Extract provided Block Start

Friday, January 30, 2009

The shiny ball

Reality is sinking in. School is same, friends are same, homework is same, drama is same. Mid-winter teenage blues in good old Wisconsin, after six months of excitement traveling the globe. A wrestle with the dog might help ease the transition pains. Mom can make it better just by listening. That's new for me. The gnawing boredom and restlessness of adolescence just is what it is and now I do see I can't always make it better. I can finally stand back and say what I should have been saying all along, "I know you hurt. It will eventually feel better." Then quick and quiet, leave the room before I open my yap again and ruin everything.

Boredom, restlessness, argumentativeness, complaints about friends, homework, teachers, hair, skin, etc. Consider them all shiny balls in the kid's pocket, says a person smarter than me about these things. Oftentimes, all she wants to do is hold out her hand and show mama the shiny ball. Then put it away. Then take it out and show it again. And that's how it goes. It's frustrating to just look at the shiny balls--"Why show me if you don't want me to do anything about it?" No touchy. Only looky. It's going to be a long five years with a big plumping shot of Botox at the end of it all to fill in the crevasses developing between my eyes.

Monday, January 26, 2009

The mother of invention...


My Space

This group I like to call the Quadruple J. All our first names begin with J.

J says tonight, "I tell them (her kids) to at least wait until I get my coat off before you start yelling at me about this or that or what you need."

I had a boss who had a hard and fast rule that nobody could talk to her until her coat was off. She frightened many a resident physician desperate for her help with a withering look, glancing first at them and then her lapels. They would run off and hide until the coat was off.

And so, Quadruple J has come up with a new invention, preliminarily called "Mom in a Bubble" It's an inflatable room, installed just inside any door where a mom comes in from a long day at work. The bubble room has a coat rack, a little chair, a place to put purse and/or briefcase, a hook for keys and a table to set the cell phone, review the mail, check the answering machine and sip the glass of red wine that is placed there each afternoon at 5pm by mystery butler (details to be worked out here). There's a spot to kick off the heels and change to birkies or slippers and a mirror to check on what the hair/makeup situation looked like those last few hours at work, yielding potential information for tomorrow's lipstick and eye makeup choices. Made of a space age vinyl developed by NASA, the bubble is impenetrable to knives, pencils, geometry compasses and other sharp objects that kids might use to try to get at the mom for complaints, criticisms, sibling fights, transportation needs, slumber party thoughts, etc.... Only when the mom is ready and has taken a deep breath, ready to face the enemy, does she unzip the one way zipper from the inside and step into the mayhem. We are pretty sure we have a winner here so copyrights have been filed.

Sunday, January 25, 2009

Inaugural Ball, Madison style

We really can dress up! I knew we had it in us. So much time to think about this night and it finally came. The temperature outside was below zero but that didn't stop Madisonians from tapping the keg and getting down to the business of a party. What a welcome back for me and Chip, riding the coattails of the Presidential inauguration. We are shameless in our attempts to get a party in our honor, of sorts. Hey, we voted for him.

Extract provided Block End

■ Problem description
From the blog post above, reproduce word for word the part that opens with the words containing "Boredom, restlessness, argumentativeness, complaints" and closes with "between my eyes.".

Extracted information Block Start

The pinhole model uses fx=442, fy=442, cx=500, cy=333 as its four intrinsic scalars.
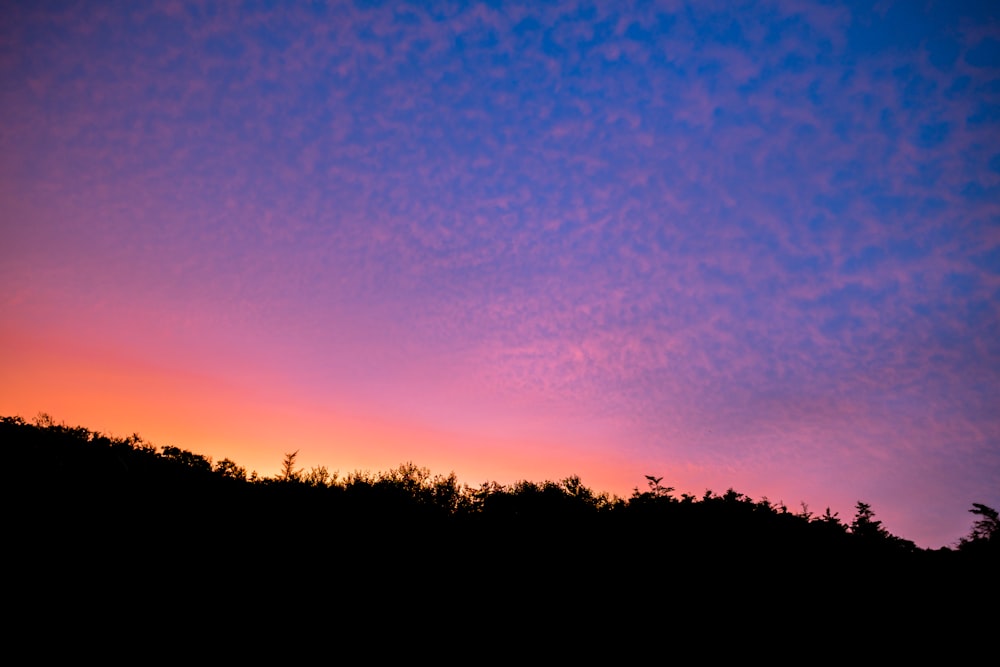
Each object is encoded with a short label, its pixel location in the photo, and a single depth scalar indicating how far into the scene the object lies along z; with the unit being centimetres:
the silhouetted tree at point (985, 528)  1366
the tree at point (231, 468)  3674
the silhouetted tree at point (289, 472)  2812
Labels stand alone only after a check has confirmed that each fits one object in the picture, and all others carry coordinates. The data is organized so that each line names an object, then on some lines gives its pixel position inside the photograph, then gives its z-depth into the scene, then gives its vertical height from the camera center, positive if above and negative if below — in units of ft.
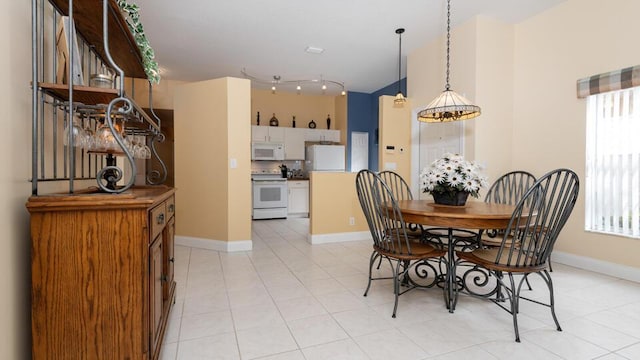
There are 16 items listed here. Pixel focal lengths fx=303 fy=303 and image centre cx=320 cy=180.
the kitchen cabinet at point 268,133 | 21.93 +3.13
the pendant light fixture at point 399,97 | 13.16 +3.52
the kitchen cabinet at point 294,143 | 22.94 +2.50
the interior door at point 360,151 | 23.93 +2.02
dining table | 6.56 -0.91
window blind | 9.59 +0.50
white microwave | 21.90 +1.85
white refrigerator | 22.56 +1.42
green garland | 5.43 +2.58
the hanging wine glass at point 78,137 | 4.46 +0.57
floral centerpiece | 7.91 -0.08
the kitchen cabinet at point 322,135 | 23.59 +3.25
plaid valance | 9.12 +3.09
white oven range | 21.03 -1.43
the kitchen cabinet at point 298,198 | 22.16 -1.61
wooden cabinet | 3.67 -1.26
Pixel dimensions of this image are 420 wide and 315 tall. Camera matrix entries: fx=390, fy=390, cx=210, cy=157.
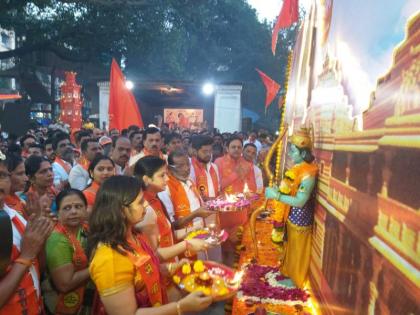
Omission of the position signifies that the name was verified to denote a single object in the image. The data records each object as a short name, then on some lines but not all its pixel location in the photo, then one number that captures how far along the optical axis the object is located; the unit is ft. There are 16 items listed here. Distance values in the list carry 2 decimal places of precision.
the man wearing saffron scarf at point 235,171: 20.70
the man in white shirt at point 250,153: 21.61
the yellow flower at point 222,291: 7.52
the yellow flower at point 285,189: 13.06
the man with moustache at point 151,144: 18.02
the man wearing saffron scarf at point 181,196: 13.42
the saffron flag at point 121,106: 25.16
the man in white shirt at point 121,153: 17.78
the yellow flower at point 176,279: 8.34
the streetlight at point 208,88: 59.47
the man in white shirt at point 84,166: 15.96
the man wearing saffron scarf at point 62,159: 18.13
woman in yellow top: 6.73
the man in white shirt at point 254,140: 39.45
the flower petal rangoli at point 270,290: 13.23
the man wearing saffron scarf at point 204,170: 18.53
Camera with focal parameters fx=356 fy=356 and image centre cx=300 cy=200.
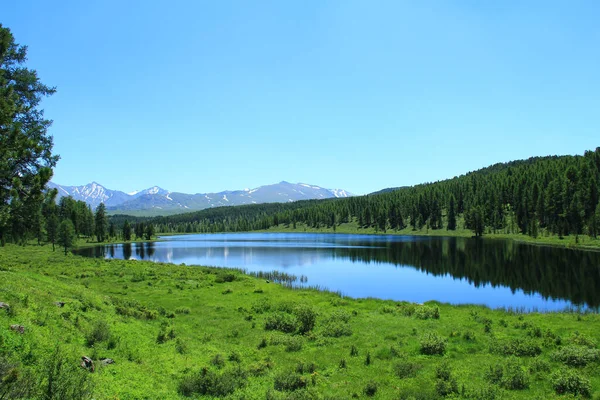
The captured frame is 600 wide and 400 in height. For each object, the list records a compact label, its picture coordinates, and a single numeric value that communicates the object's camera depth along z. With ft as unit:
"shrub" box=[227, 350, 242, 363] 62.09
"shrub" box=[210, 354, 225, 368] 58.18
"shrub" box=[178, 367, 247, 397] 46.73
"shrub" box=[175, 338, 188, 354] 63.18
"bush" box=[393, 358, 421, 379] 55.37
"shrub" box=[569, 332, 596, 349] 64.87
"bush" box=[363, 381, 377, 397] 49.01
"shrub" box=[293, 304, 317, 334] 82.79
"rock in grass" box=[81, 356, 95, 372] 45.08
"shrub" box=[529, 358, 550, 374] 55.11
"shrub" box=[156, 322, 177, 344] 67.96
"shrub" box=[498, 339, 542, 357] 63.52
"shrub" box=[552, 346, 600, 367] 56.85
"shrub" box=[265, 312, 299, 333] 83.76
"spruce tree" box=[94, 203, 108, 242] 549.62
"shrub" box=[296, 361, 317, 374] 57.16
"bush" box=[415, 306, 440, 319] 95.55
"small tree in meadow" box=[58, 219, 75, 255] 345.31
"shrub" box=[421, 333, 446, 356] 65.67
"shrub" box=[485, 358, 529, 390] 49.98
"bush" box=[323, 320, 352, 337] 79.33
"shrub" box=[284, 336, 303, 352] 69.97
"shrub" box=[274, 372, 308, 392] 49.80
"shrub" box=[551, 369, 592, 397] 46.80
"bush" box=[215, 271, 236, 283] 161.49
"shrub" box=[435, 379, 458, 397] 48.22
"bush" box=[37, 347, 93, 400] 30.48
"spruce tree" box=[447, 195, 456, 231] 616.39
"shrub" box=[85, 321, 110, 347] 56.03
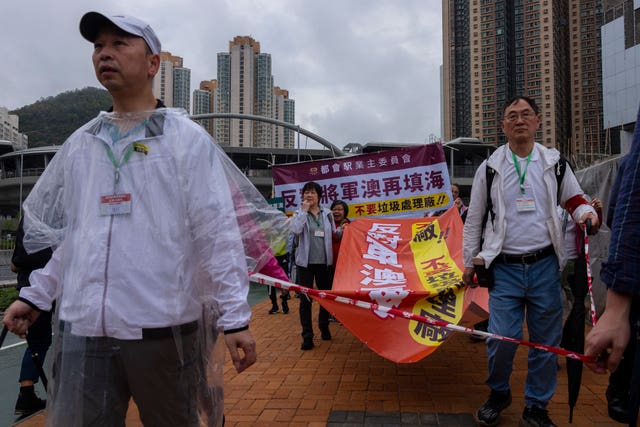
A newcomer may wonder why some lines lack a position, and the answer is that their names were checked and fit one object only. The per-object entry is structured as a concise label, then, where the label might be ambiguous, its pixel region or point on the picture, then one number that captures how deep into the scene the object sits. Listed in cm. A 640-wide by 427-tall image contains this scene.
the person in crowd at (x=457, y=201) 651
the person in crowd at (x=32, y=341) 359
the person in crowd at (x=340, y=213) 678
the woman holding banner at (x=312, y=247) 575
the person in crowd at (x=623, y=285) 118
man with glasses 306
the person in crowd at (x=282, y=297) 815
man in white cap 169
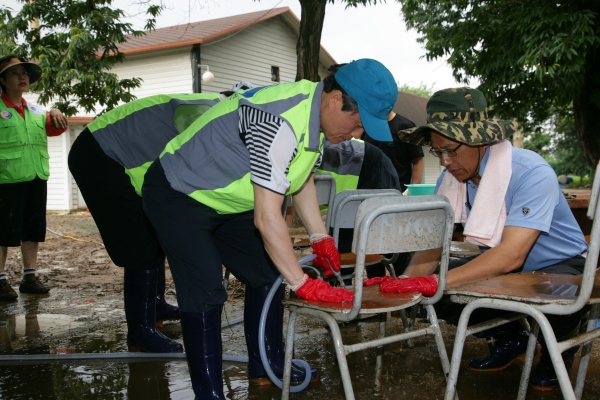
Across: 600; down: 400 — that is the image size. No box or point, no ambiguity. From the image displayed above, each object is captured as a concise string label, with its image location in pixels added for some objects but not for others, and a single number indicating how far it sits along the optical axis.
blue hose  2.65
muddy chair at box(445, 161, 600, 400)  1.87
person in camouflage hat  2.44
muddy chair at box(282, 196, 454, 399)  2.12
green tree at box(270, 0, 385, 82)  9.27
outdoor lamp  14.26
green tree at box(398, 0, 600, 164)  9.77
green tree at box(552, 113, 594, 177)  34.53
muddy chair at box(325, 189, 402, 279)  3.40
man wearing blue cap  2.32
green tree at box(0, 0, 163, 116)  9.56
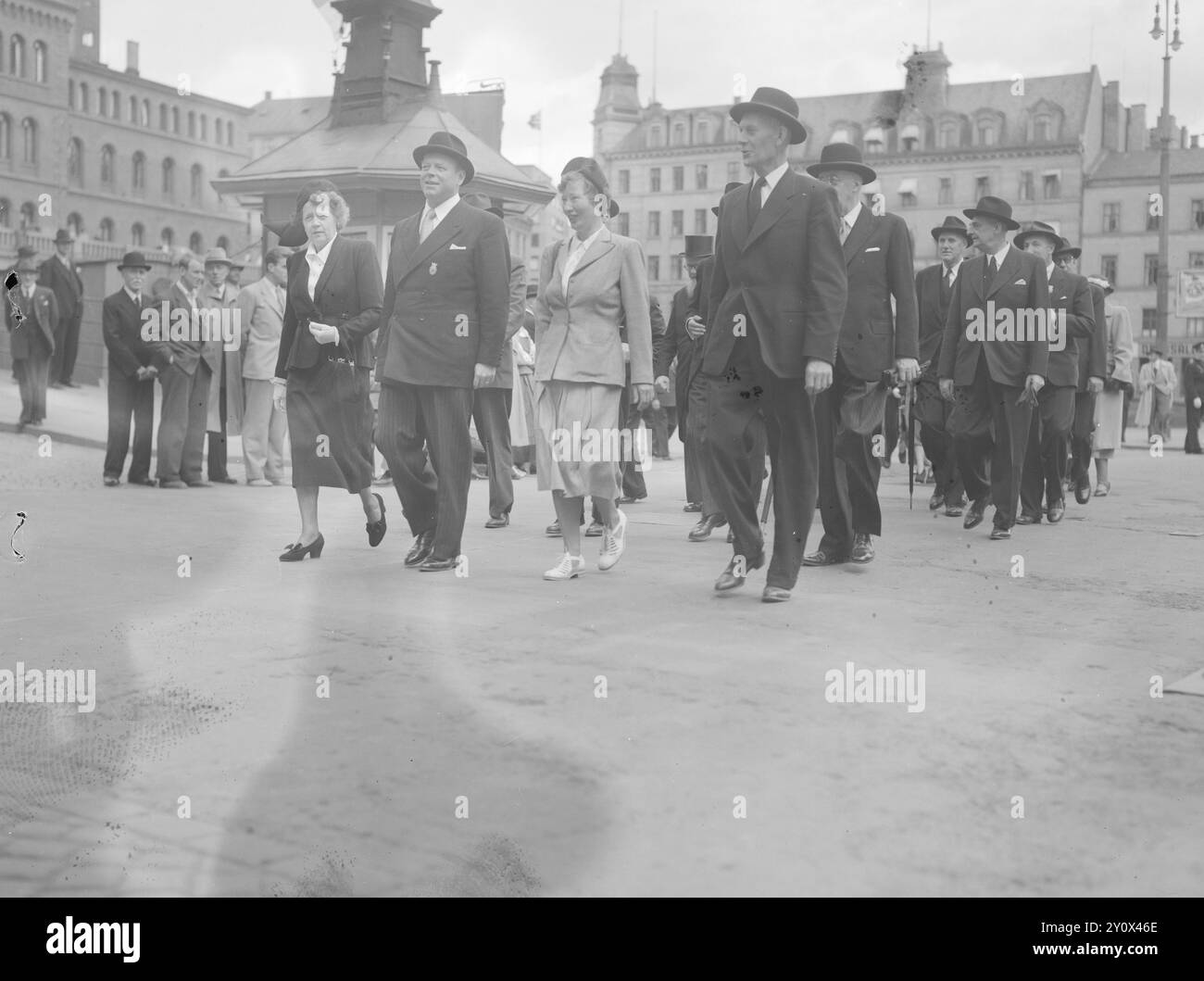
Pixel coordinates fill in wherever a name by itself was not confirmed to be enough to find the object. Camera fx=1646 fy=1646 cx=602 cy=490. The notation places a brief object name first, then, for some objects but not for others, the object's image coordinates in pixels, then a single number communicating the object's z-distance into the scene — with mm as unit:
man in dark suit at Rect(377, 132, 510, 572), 8297
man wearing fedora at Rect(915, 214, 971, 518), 12781
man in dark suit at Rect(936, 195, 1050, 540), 11016
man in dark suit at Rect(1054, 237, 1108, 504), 13406
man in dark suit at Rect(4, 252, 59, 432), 17609
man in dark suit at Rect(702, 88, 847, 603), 7484
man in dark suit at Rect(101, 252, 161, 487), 13688
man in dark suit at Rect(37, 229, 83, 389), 21250
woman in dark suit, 8664
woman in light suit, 8148
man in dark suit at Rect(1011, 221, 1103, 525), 12102
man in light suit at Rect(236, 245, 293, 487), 14289
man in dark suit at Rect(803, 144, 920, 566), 8859
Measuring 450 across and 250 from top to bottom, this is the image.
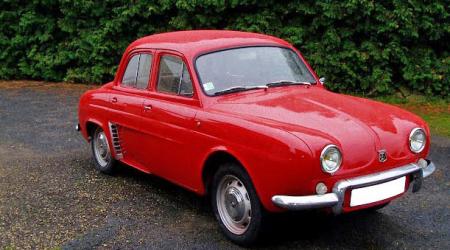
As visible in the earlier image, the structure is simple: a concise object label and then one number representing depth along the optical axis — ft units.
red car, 13.35
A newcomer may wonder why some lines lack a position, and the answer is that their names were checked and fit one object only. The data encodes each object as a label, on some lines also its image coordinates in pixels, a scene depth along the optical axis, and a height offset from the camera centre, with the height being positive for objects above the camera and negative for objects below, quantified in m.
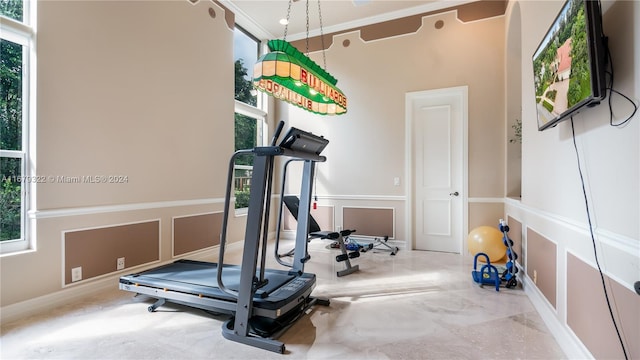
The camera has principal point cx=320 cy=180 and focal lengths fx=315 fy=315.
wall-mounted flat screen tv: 1.54 +0.69
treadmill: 2.26 -0.91
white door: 5.03 +0.23
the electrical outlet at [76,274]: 3.06 -0.92
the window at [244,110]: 5.48 +1.29
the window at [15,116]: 2.69 +0.56
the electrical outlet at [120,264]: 3.46 -0.92
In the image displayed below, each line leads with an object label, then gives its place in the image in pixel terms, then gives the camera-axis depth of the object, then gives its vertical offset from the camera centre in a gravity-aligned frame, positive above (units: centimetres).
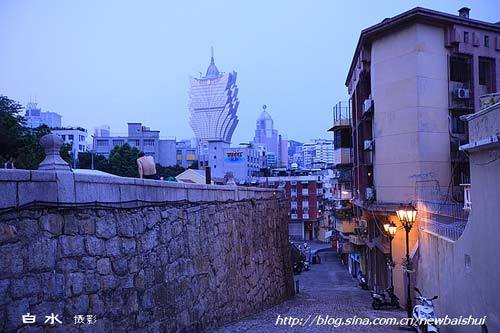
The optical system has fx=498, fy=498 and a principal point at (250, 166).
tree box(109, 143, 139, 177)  3947 +149
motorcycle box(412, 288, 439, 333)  977 -291
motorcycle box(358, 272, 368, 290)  2888 -636
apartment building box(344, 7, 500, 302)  2091 +341
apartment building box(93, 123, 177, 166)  7738 +589
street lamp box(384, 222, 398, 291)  1579 -173
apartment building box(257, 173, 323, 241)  7512 -359
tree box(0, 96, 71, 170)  1486 +133
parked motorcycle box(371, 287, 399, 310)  1730 -453
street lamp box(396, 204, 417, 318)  1343 -119
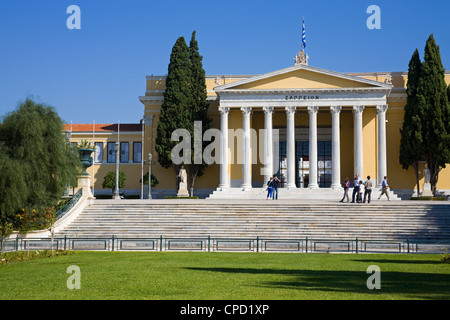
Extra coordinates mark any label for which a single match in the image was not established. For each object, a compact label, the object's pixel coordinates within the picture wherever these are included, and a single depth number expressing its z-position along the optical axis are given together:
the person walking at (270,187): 42.06
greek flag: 51.69
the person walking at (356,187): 35.94
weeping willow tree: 29.69
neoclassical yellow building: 47.22
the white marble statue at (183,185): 47.26
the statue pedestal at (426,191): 44.34
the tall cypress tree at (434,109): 44.81
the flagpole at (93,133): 54.30
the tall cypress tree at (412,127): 45.56
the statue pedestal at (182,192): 47.20
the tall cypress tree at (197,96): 50.48
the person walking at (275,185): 41.94
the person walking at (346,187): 37.32
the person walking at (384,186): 37.22
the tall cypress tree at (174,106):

Extracted information Block End

■ Solution for this task
Boredom, restlessness, argumentativeness, complaints about friends, homework, teachers, hair, skin, etc. Consider them all shiny balls in the kid's pocket, says a person smarter than me about these things. Oftentimes, all she wants to do is hold out her hand and show mama the shiny ball. Then put it away. Then take it out and show it again. And that's how it goes. It's frustrating to just look at the shiny balls--"Why show me if you don't want me to do anything about it?" No touchy. Only looky. It's going to be a long five years with a big plumping shot of Botox at the end of it all to fill in the crevasses developing between my eyes.